The kitchen view is intended to be displayed on either a tablet or a computer in areas with kitchen staff preparing food.
The kitchen view consists of three columns, representing three different order statuses: waiting, in progress and done. Orders can be moved between columns using the arrow buttons on each order. The placement of orders in the three columns corresponds to their representation in other views, meaning that if an order is moved from waiting to in progress in this view, the change will be visible in other views as well.
The logotype of whichever organisation you are signed in as. This can be pressed to return to the index view.

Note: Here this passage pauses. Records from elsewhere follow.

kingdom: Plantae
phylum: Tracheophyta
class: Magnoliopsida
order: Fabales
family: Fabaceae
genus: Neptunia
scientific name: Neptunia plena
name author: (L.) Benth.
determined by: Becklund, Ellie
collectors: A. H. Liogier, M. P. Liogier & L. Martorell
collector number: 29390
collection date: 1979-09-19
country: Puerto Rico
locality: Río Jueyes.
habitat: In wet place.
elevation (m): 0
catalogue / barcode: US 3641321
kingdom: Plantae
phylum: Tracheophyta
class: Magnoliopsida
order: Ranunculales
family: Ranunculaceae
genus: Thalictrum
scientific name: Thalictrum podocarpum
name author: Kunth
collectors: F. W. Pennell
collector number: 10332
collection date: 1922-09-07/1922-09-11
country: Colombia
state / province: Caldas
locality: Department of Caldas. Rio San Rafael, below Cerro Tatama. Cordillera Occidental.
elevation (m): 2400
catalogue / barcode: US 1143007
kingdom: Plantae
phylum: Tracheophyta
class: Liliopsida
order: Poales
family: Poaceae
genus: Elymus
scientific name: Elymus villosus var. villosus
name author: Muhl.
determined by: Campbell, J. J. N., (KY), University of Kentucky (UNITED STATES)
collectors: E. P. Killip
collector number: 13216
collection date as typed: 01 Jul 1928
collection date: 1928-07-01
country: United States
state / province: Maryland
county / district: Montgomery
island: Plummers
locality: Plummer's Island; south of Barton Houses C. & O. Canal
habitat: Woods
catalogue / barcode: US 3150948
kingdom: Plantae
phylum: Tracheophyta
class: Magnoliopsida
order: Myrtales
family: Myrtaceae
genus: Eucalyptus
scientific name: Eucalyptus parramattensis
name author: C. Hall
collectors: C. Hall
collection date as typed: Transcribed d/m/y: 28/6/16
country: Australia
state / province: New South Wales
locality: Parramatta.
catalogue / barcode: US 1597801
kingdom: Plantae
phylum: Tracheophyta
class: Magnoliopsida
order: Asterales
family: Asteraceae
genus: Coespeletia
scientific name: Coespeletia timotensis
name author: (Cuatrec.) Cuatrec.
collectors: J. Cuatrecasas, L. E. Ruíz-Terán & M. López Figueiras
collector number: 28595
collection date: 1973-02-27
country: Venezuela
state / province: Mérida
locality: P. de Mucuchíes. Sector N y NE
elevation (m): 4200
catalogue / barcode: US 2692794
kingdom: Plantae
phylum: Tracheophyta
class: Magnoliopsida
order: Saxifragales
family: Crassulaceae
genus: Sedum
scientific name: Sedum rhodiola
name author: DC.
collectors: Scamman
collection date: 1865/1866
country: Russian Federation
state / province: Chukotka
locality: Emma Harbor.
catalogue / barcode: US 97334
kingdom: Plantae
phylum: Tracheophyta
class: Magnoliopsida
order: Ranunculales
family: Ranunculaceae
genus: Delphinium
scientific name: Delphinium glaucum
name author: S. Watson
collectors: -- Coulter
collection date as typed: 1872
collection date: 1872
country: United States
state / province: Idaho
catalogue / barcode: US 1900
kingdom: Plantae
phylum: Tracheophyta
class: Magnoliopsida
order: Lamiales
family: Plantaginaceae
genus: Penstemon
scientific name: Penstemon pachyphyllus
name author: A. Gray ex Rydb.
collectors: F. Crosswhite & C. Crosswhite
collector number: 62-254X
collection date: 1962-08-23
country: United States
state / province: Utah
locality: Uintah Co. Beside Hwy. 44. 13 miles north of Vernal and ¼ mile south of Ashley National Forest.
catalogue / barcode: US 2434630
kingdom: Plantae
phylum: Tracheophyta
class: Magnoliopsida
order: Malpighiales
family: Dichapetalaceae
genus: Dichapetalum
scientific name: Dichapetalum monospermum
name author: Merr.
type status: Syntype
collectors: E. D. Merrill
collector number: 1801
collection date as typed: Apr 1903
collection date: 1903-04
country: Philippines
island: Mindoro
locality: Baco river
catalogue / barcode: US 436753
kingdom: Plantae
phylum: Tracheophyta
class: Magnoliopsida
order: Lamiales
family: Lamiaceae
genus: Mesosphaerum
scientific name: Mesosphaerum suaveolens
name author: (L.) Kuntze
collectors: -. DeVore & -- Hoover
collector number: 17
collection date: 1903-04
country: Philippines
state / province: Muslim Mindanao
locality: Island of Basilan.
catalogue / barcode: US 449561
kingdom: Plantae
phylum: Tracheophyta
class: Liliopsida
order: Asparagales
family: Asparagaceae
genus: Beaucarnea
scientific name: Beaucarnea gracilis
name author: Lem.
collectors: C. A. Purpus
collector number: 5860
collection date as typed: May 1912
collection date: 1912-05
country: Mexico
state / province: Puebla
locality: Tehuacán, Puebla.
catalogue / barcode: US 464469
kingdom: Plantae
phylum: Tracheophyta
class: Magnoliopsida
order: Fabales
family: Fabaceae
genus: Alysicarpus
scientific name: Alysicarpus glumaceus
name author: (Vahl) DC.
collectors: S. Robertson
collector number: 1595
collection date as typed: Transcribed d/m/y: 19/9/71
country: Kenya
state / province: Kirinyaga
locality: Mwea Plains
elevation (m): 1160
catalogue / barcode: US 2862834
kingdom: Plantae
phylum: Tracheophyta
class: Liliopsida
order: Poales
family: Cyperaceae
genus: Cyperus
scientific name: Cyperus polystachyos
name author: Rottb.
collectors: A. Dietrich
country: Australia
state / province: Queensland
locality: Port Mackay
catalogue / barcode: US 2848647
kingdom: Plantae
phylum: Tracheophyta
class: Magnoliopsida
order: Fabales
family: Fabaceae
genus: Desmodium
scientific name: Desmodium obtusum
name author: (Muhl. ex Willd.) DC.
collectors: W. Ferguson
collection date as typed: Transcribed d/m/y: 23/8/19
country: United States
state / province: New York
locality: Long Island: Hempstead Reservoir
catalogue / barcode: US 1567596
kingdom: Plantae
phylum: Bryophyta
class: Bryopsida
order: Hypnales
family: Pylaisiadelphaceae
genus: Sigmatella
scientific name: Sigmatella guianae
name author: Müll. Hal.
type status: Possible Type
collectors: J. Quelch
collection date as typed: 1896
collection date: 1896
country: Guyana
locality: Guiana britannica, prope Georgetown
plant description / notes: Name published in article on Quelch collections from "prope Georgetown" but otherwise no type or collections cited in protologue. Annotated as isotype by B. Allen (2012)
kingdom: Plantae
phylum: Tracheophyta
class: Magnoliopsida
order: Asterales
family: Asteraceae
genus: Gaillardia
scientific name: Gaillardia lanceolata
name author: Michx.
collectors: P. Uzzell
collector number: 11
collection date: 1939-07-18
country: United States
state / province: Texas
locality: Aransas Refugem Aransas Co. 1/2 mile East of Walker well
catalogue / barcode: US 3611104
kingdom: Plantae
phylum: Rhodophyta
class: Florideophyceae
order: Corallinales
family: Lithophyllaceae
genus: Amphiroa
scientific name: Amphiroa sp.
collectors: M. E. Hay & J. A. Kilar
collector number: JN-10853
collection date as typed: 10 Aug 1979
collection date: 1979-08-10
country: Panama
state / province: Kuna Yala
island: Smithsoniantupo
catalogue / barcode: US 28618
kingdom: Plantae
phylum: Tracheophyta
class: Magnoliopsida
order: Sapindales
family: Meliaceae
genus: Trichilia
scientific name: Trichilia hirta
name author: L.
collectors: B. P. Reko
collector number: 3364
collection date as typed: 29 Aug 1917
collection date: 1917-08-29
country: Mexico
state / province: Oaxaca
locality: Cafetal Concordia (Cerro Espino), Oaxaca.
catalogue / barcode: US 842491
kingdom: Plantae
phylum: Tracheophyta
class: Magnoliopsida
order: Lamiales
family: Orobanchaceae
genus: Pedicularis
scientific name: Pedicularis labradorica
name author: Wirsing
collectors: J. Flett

Orders in this column have been placed but have not yet begun being prepared. They are sorted by age in descending order, meaning that the top-most order is the oldest and should therefore be the first to be prepared. Pressing the arrow button on an order will move it into the in progress column.
Orders in this column are currently being prepared by the kitchen staff. Once the order is ready for pickup, kitchen staff can press the right-facing arrow button to move it into the done column. Should kitchen staff change their mind, the left-facing arrow can be pressed to move the order back into the waiting column.
The in progress column is meant to prevent someone else in the kitchen from preparing the same order, so strive to always move orders into the in progress column before you start preparing it.
Orders in this column have been prepared and are ready for pickup. This informs other staff that the order is ready to be delivered to customers, so that it may leave the kitchen as quickly as possible. Pressing the left-facing arrow button moves an order back into the in progress column, should it be necessary.
Once an order has been claimed by delivery staff (changing its status to in transit) or marked as delivered, it will be removed from this column.
The bottom-right corner of the kitchen view displays a summary of how many of each menu item is being prepared or has yet to be prepared. This can be used by kitchen staff to get an overview of how much food they need to prepare.
Keep an eye on this information during the event, so that you can tell bar staff to stop selling a particular menu item if you’ve run out of a certain ingredient in the kitchen, saving you from having to deliver bad news to a customer that has already paid for their order.